Required action — Write out the rows below word for word, everything from the line containing "Which category has" down to the line containing "Which has a", with both of those lines included. Leave the pictures out of your copy.

Information provided —
--------
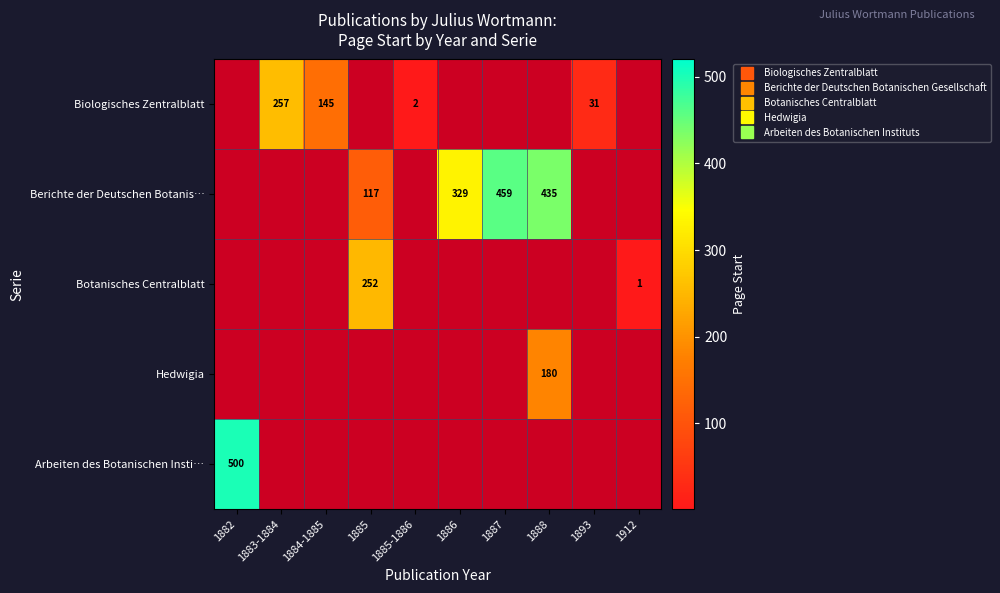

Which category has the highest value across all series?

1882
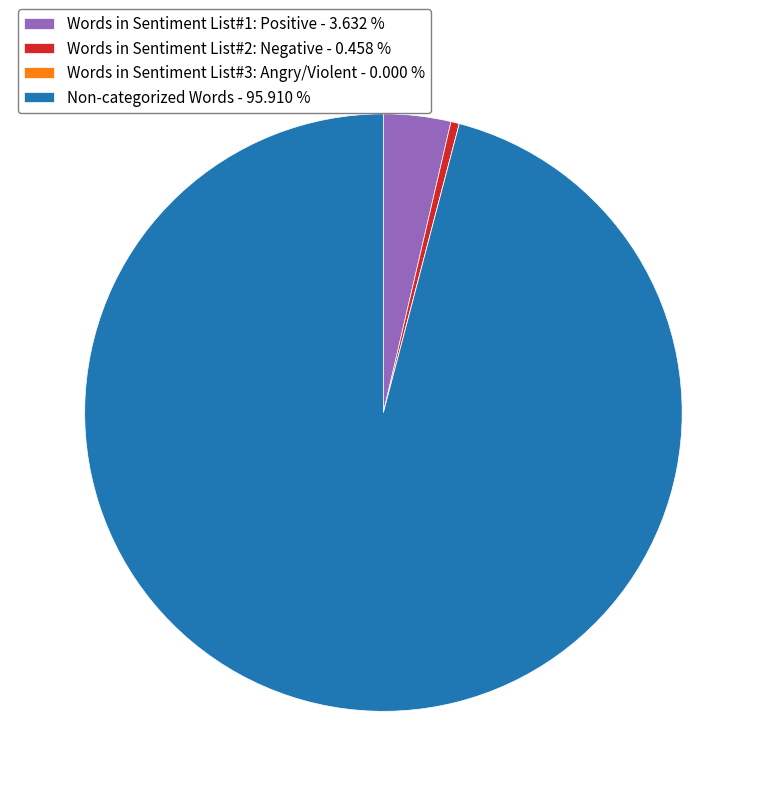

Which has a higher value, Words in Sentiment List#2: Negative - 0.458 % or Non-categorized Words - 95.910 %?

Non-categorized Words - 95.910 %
--------
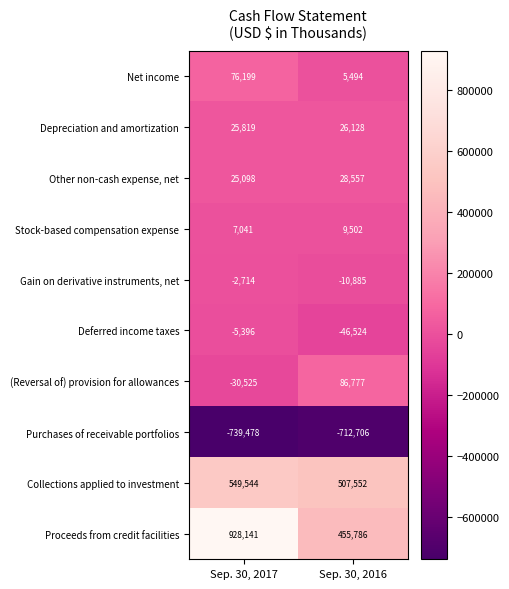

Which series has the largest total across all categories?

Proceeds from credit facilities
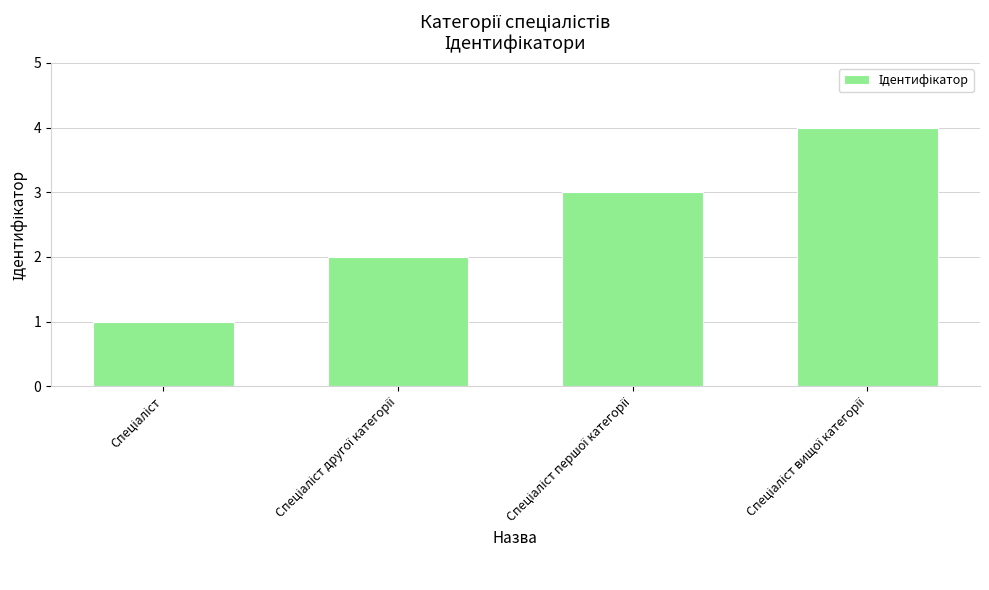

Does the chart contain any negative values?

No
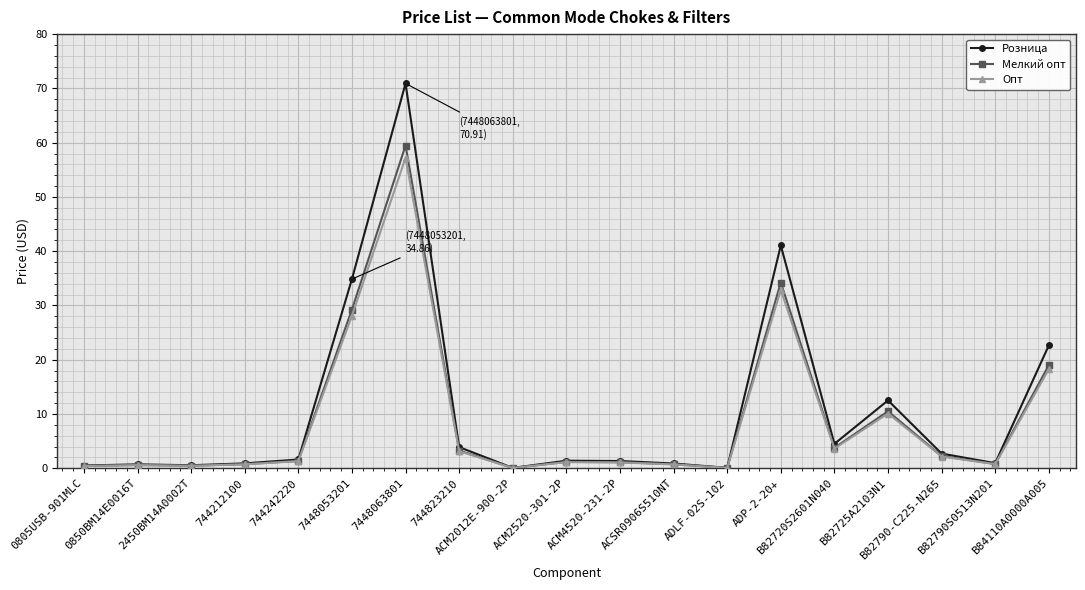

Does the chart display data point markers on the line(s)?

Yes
--------
Problem solution —
Which category has the highest value across all series?

1882

Which has a higher value, Words in Sentiment List#2: Negative - 0.458 % or Non-categorized Words - 95.910 %?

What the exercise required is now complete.